They may be pitched as art, but some feature films are the most expensive – and successful – content marketing campaigns money can buy.
“The Lego Movie” may be the greatest content marketing vehicle ever. It’s the goofball saga, in animated 3-D, of an ordinary schmoe chosen to save the world from an evil tyrant in an alternate universe where everything is made of Legos. In case you just blew in after a long voyage on a space ship, Legos are those surprisingly versatile toy plastic blocks used to recreate almost any structure imaginable.
The movie took the nation by storm in 2014, raking in $400 million in box office receipts in its first two months in theaters (currently, the total stands at about $469 million, according to boxofficemojo.com). While the plot is predictable, the movie is funny and engaging for both adults and kids. It is, said the San Francisco Chronicle, “a wonderful surprise, cleverly written and executed brick by brick with a visual panache.”
Critical acclaim, box office success, prospects for a sequel-producing franchise – all of this for what’s essentially a 100-minute commercial for a toy.
“This movie is a stunning piece of content marketing dressed up in a silver screen ball gown,” said the British newspaper The Guardian at the time. Box office gold, sure, the newspaper notes, “but the more fascinating stats will be the sales figures of Lego in the coming years.”
Others have gone this route, too, notably the “Transformers” franchise based on toy robots created by Hasbro and Tomy. The franchise’s four films have drawn billions in box office, but they’ve been mostly panned by critics and received little of the product euphoria Lego has reaped.
“Joy,” released last Christmas, is a different kind of content marketing film, an oddball tale about a woman who aspires to entrepreneurial success while battling a stubbornly unsupportive family and a crassly indifferent product marketing system. The main character, Joy, who has a genius for solving household problems, is based loosely on Joy Mangano, the television marketing genius who achieved fame with self-invented home products such as the Miracle Mop that she pitches on QVC and the Home Shopping Network.
While aimed at an adult audience, “Joy,” like “Lego,” is another commercial enveloped in a feel-good story. The spunky protagonist triumphs over financial travails and insidious obstructions thrown up by family members to become, like Mangano, an executive at a successful television sales network. She is also the owner of patents on hugely popular items she invented.

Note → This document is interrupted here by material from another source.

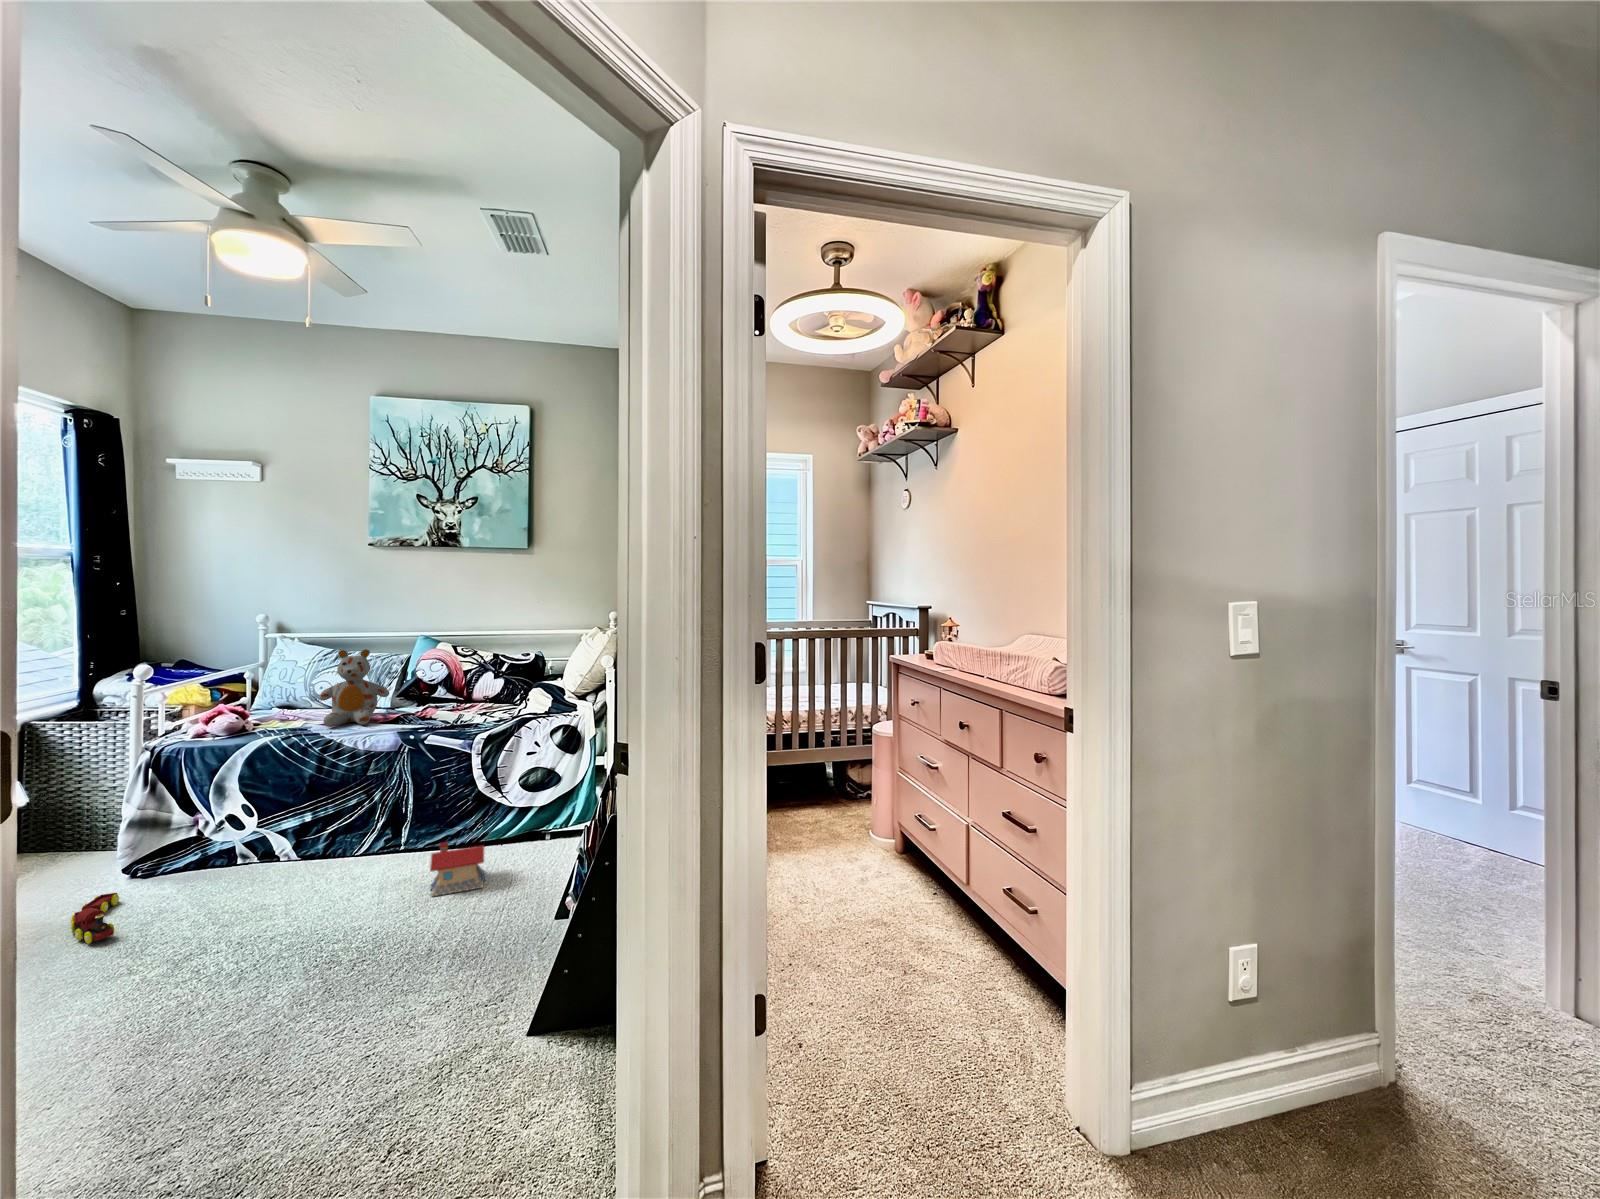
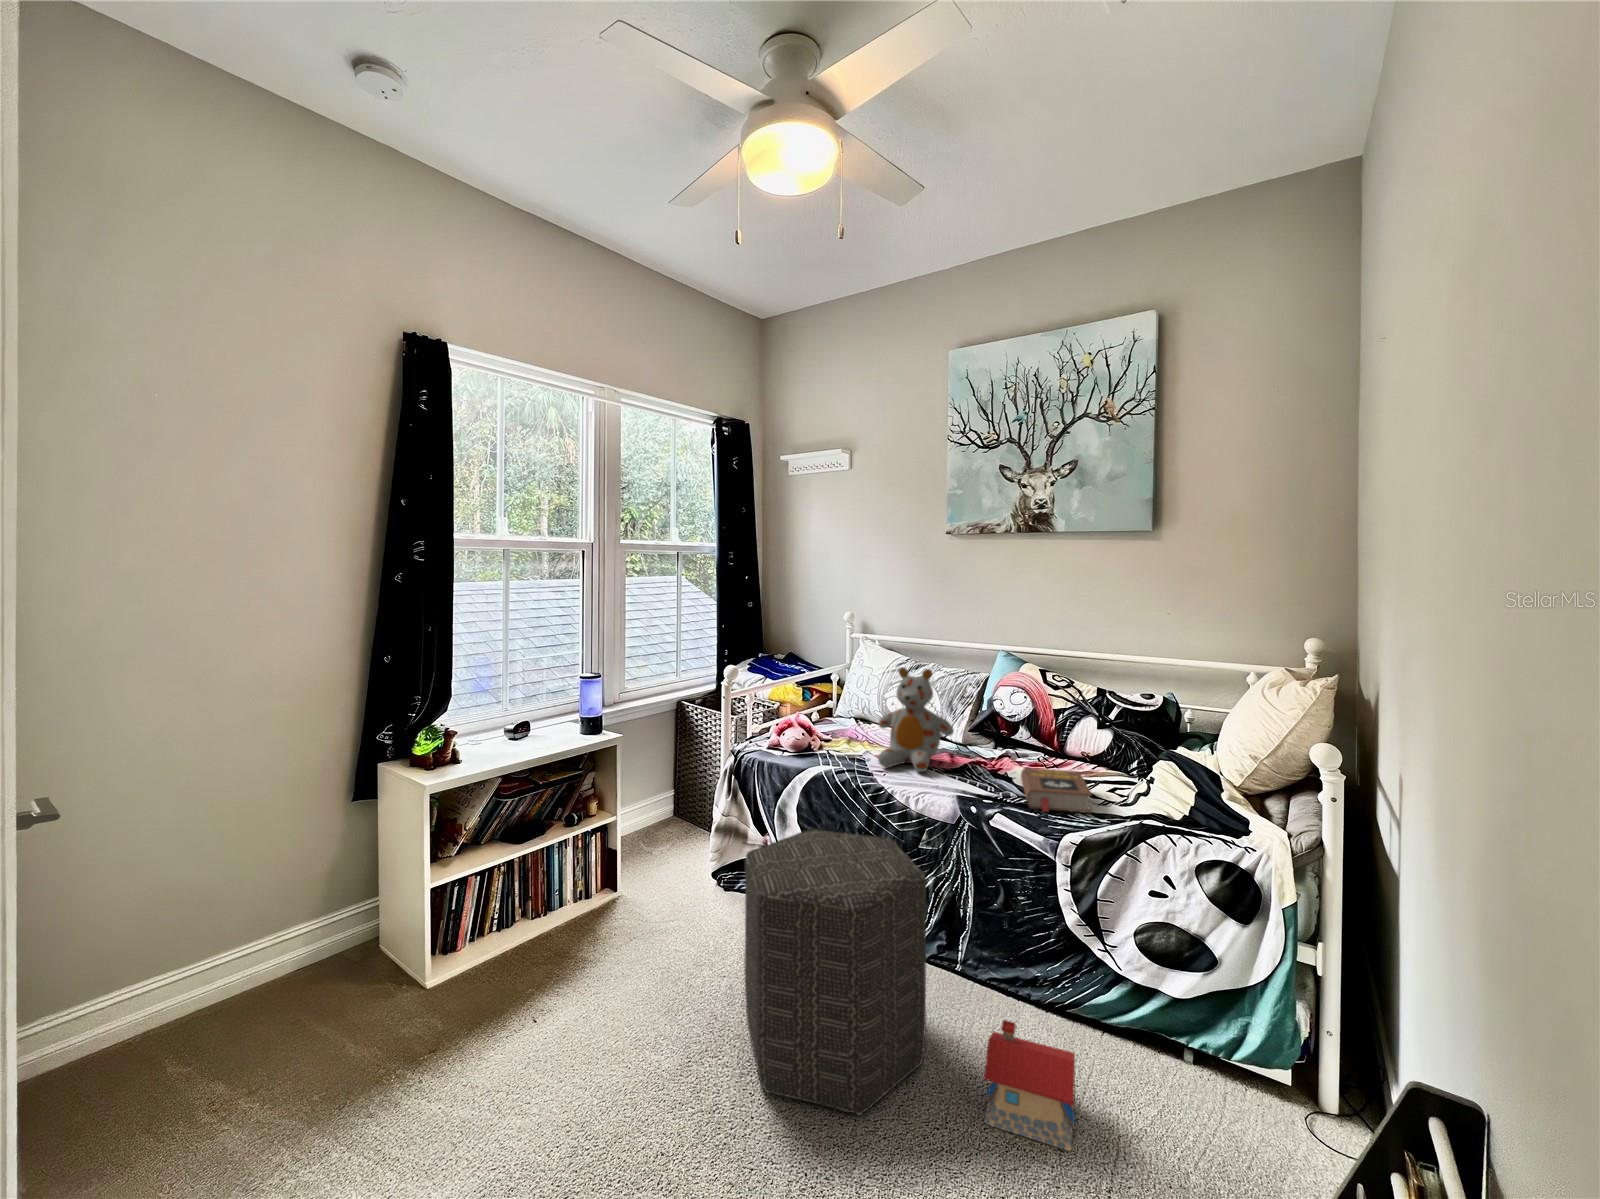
book: none [444,704,492,727] -> present [1021,768,1092,813]
ottoman: none [223,761,386,940] -> present [745,829,926,1115]
toy train: present [70,893,119,944] -> none [638,912,690,989]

In future decades, people may be talking about “Joy,” in the same way marketers laud “The Lego Movie.” Box office is approaching $100 million so far, and, with Jennifer Lawrence playing Joy and nominated for an Oscar for the role, the full revenue story has yet to be told.
Expect more of these films that subtly glorify products, bathing them in the warm light that emanates from engaging characters and feel-good narratives. If there’s one thing Hollywood knows how to do well, it’s replicating prior ventures that generate vast amounts of profit.